• Work required
From the album review below, copy word for word the passage starting with "I’m sure my" and going on through "and Vena Sera.".

• Passage provided
⁂

Occasionally a record comes across our path that grabs our attention and incites a number of opinions. Cue Vexes. The group, comprised of former members of acts like A Life Once Lost, Fury of Five, Downstage and Vessl, is making waves with their early 2000’s alternative metal sound, giant riffs, well-crafted songs and varied vocals. We brought together staff writers Pete and Jonce, as well as our Editor-in-chief, Landon, to discuss Vexes‘s debut record, Ancient Geometry. Ancient Geometry will be independently released on February 23.
I’m sure my fellow writers will point out the notable Deftones influences that Vexes brings to the table on Ancient Geometry. Unfortunately, I do not have the same background with Deftones that other audiophiles of the late 90s and early 00s may have. This is because 1) I was in preschool around that time and 2) I had terrible friends who only listened to bands like Puddle of Mudd and Chevelle. Chevelle in particular is where my mind goes when listening to Ancient Geometry. Tracks like “Plasticine” give me equal vibes of White Pony and Vena Sera.
Other tracks like “No Color” have a unique balance between melodic flow and chord organization. The softer sections remind me of Destrage’s most recent album, while the flow of the chords feels like classic BTBAM. On the other hand, the rap flow on this track leaves a lot to be desired on an otherwise solid track. Seriously, the band should have known this trend had died when they heard last year’s Prophets of Rage record.
My other big critique of Ancient Geometry is its use of small interludes to fill up space in the tracklist, with the exception of the wonderful breakdown towards the end of “Helion”. Other than those few flaws, Vexes has a lot to offer! Not only do they supply anthemic choruses and hooks, but also very progressive flavors. There’s the syncopated “Terra” that made my head spin, the Chevelle-inspired “Lift” , and the slow and sludgy title track catering to my inner Glassjaw fan.
Vexes somehow manages to find that sweet spot between formula and freak. My only hope is that they aren’t too afraid to keep experimenting (especially after those rap verses…yikes). For now, I’m satisfied with offering my congratulations to the band and headbanging to the catchy goodness.
Personal Score: 7/10
I was going to start by drawing some comparisons, but I feel this album deserves praise first. Vexes have roared onto the scene with a ferocity which many band aspire to achieve. From the first belter to the last, this album has substance aplenty with variations around the core theme. This is a sublime serving of post-metal, which will feel damn familiar, yet new, energizing and exciting.
With large, heavy as fuck guitars, Vexes feel like they have taken influence from the bands of the late 90s and early 00s, and to draw some comparisons to bands our readers are familiar with – it sounds like they’ve encapsulated the raw fury of progressive metal acts like Uneven Structure. They also throw in some really great experimental sections into their album, creating a great mesh between the songs that makes this a brilliant auditory experience from start to finish.
But… they do sound awfully similar to Deftones, almost down to the chords! I mean this as no offence, but it’s uncanny at points how heavily influenced they are. That being said, the guys do take ownership of this, as stated on their Bandcamp. Vexes really add a twist to the music which separates them from the post-metal titans, which resides in the brilliant guitar tones, stunning interludes, excellent percussion work of the drummer Justin Graves and, above all, the different song structures. Some songs climax in the first minute before dumping you into a dream, whilst others are anthemic before tearing into some heavy breakdowns.

⁂

• Material
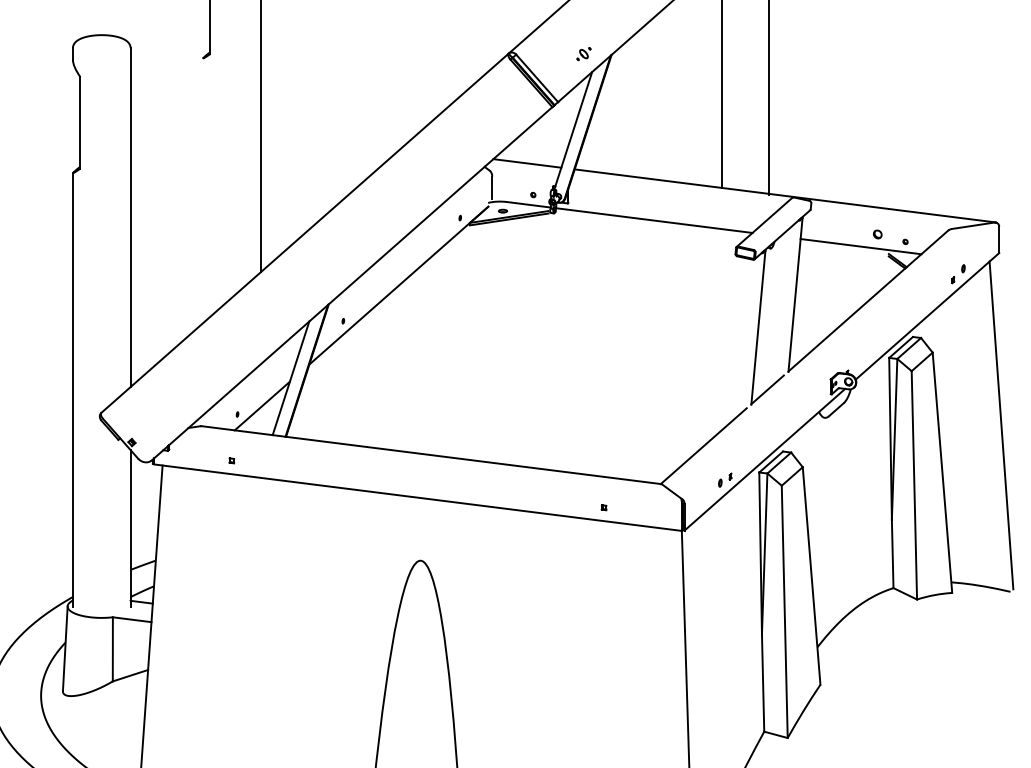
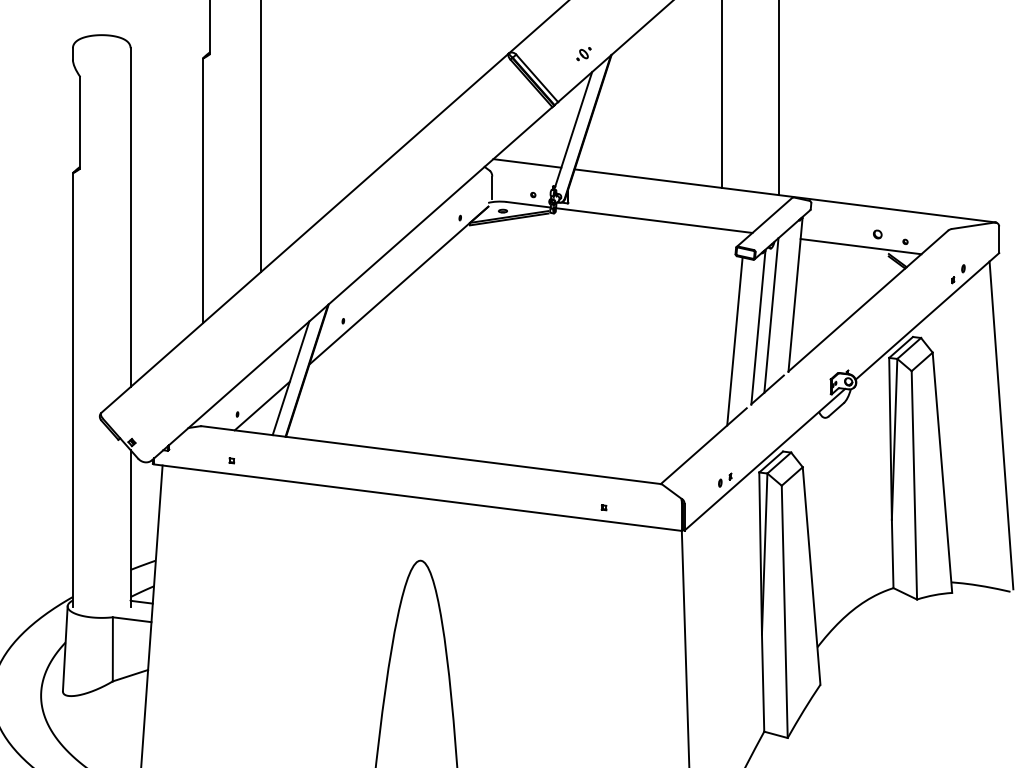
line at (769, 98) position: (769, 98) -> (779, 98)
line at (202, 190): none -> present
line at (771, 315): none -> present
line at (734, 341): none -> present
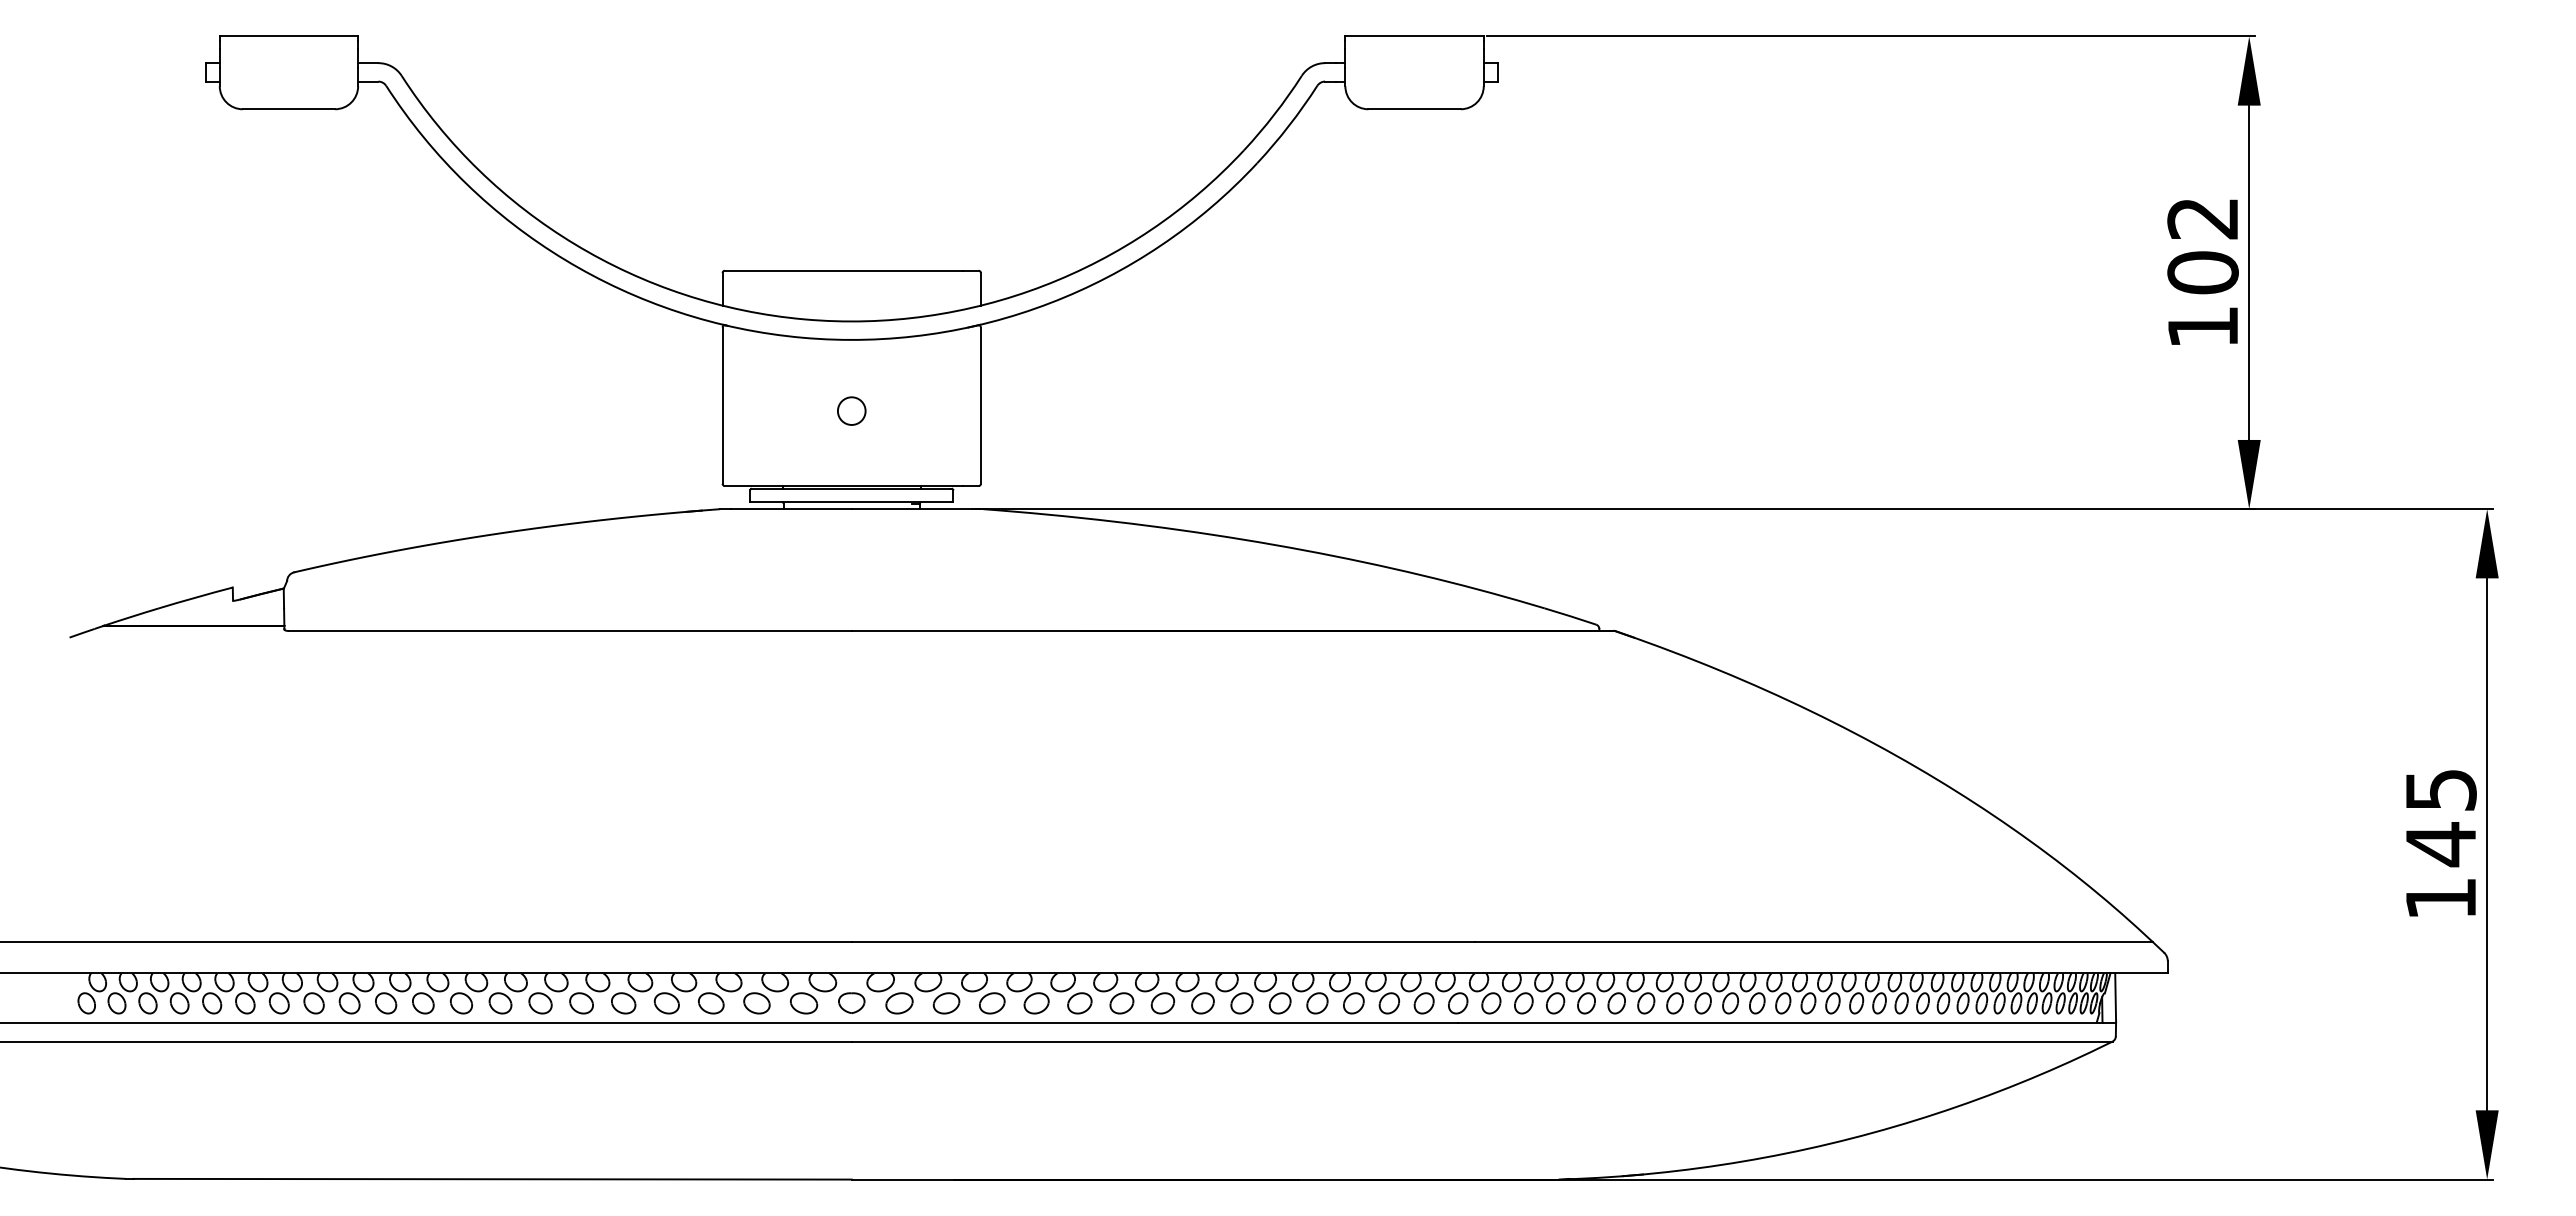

⁂

• Solved exercise
I’m sure my fellow writers will point out the notable Deftones influences that Vexes brings to the table on Ancient Geometry. Unfortunately, I do not have the same background with Deftones that other audiophiles of the late 90s and early 00s may have. This is because 1) I was in preschool around that time and 2) I had terrible friends who only listened to bands like Puddle of Mudd and Chevelle. Chevelle in particular is where my mind goes when listening to Ancient Geometry. Tracks like “Plasticine” give me equal vibes of White Pony and Vena Sera.